Women Rabbis in the Pulpit
Edited by Rabbi Dr Barbara Borts and Rabbi Elli Tikvah Sarah.
It remains a paradox that for many congregants the highlight of the Shabbat morning service is not actually in the prayerbook — and I don’t mean the whisky and fishballs. The rabbi’s sermon is not a formal part of the liturgy but it is often the moment we look forward to being stirred, enlightened, even elevated — guided across the bridge between ancient text and the world we live in.
This lively and thoughtful collection was published at the end of last year to mark the 40th anniversary of the ordination of the UK’s first woman rabbi, Jackie Tabick (and 80 years after the first in Europe, Regina Jonas). It contains contributions from most of the 55 women who have received semichah from London’s Leo Baeck College including Rabbi Tabick herself, plus a foreword from America’s first female rabbi, Sally Priesand, who preceded her by three years.
Thematically, they range from social concerns with refugees or maintaining a relationship with Israel when some of the actions of its government trouble us to try to find meaning in ritual or spirituality in practice.
Some are inspired by incidents in life, others from traditional customs such as the blessing of the Priests or leaving bare a corner of a wall to remember the destruction of the Temple. Others concentrate on close readings of a verse in the Torah. Along with citations of Talmud and Midrash, there are references to Leonard Cohen and Genesis.

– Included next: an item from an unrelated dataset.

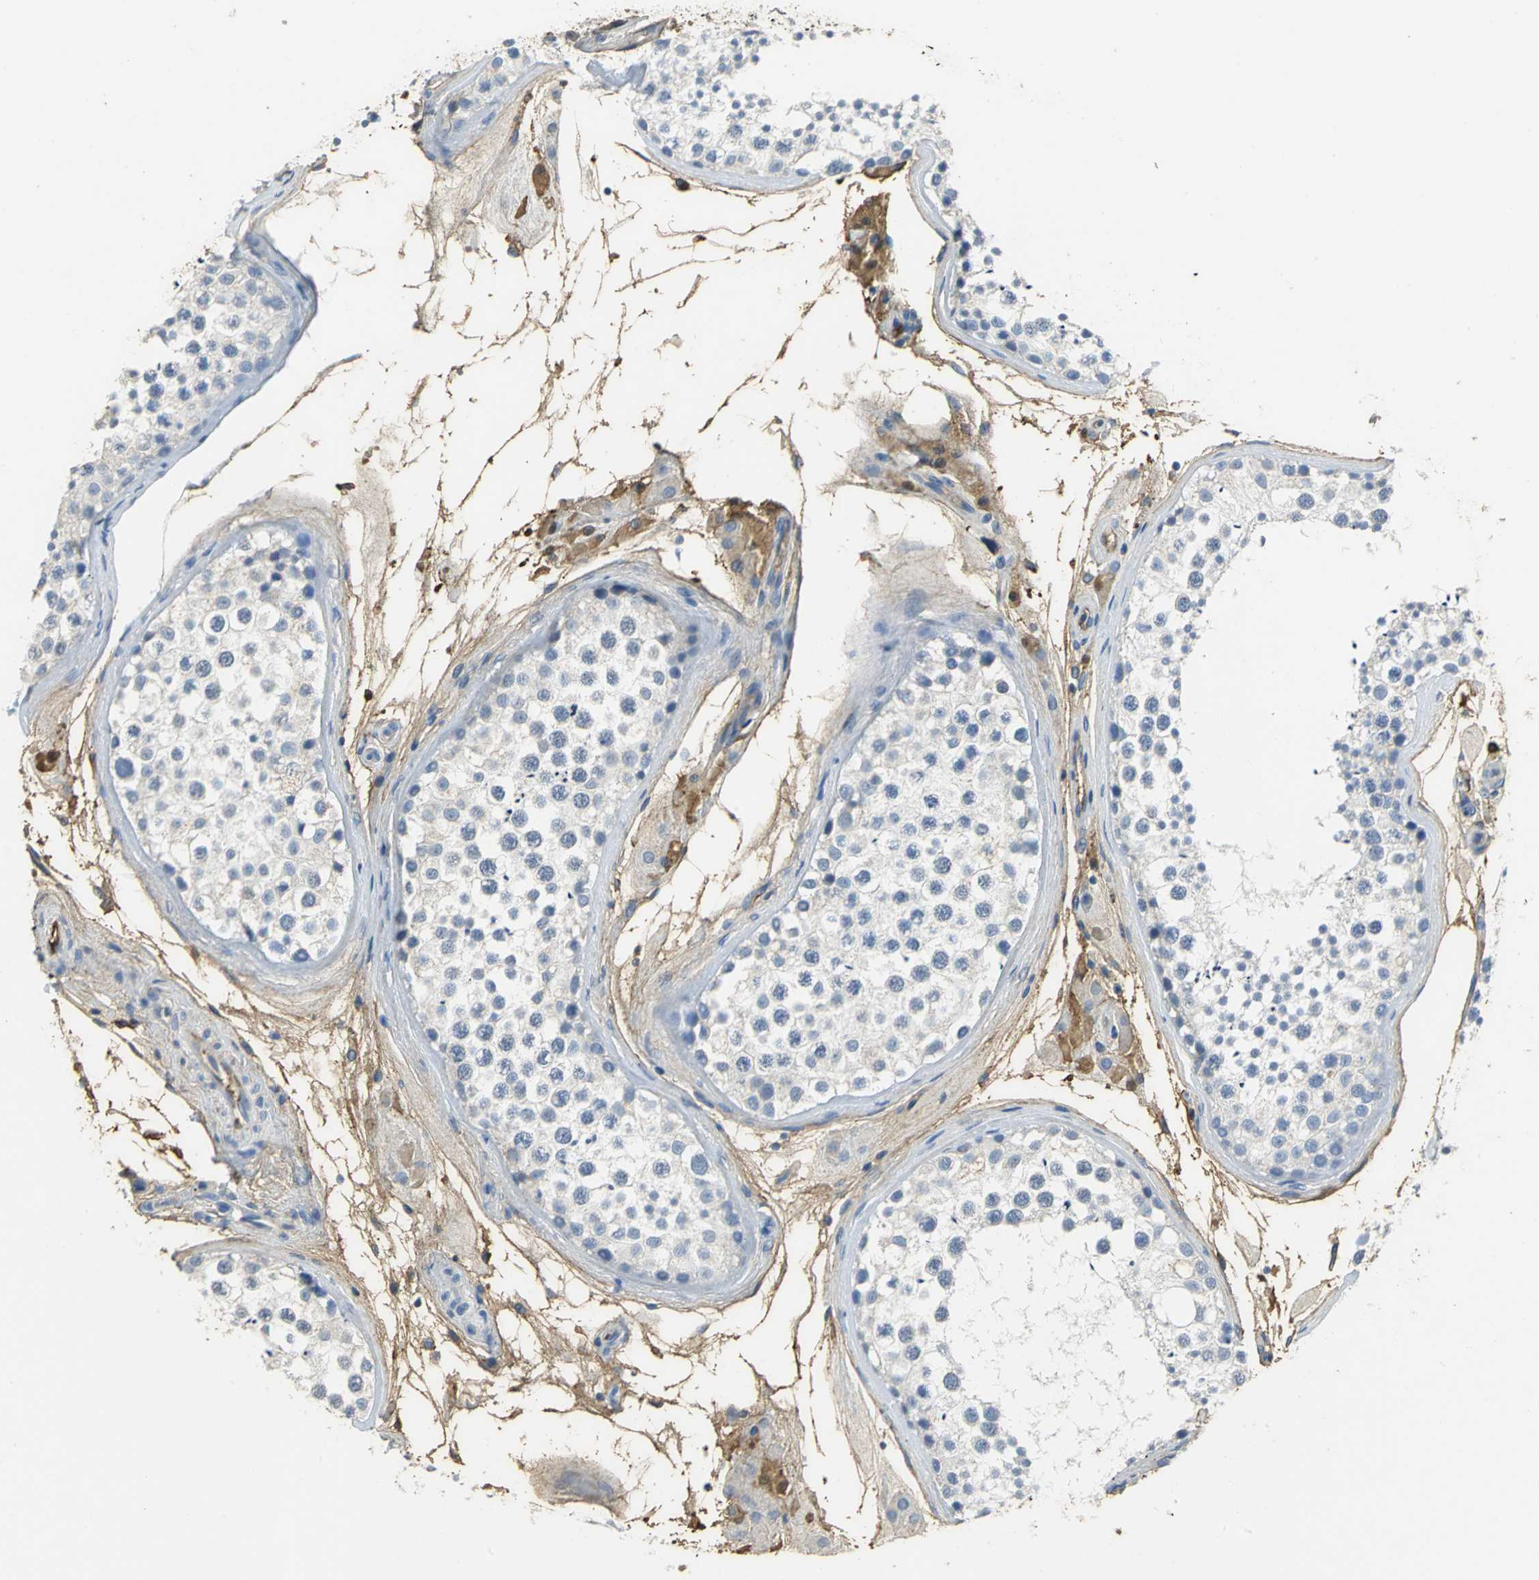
{"staining": {"intensity": "weak", "quantity": "25%-75%", "location": "cytoplasmic/membranous"}, "tissue": "testis", "cell_type": "Cells in seminiferous ducts", "image_type": "normal", "snomed": [{"axis": "morphology", "description": "Normal tissue, NOS"}, {"axis": "topography", "description": "Testis"}], "caption": "Immunohistochemistry of benign human testis shows low levels of weak cytoplasmic/membranous expression in approximately 25%-75% of cells in seminiferous ducts.", "gene": "GYG2", "patient": {"sex": "male", "age": 46}}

While the authors may be Progressive, the content of most of the contributions is not denominationally restrictive — although one or two are at the cutting-edge of identity issues, such as that from the transgender Rabbi Indigo Jonah Raphael (formerly Rabbi Melinda Carr).
Forgive me if I do not reveal my personal favourites. For would-be sermon-givers, this will be a helpful handbook, while if your own rabbi is having an off-day in the pulpit or you oversleep on Shabbat morning, you might enjoy having this to hand.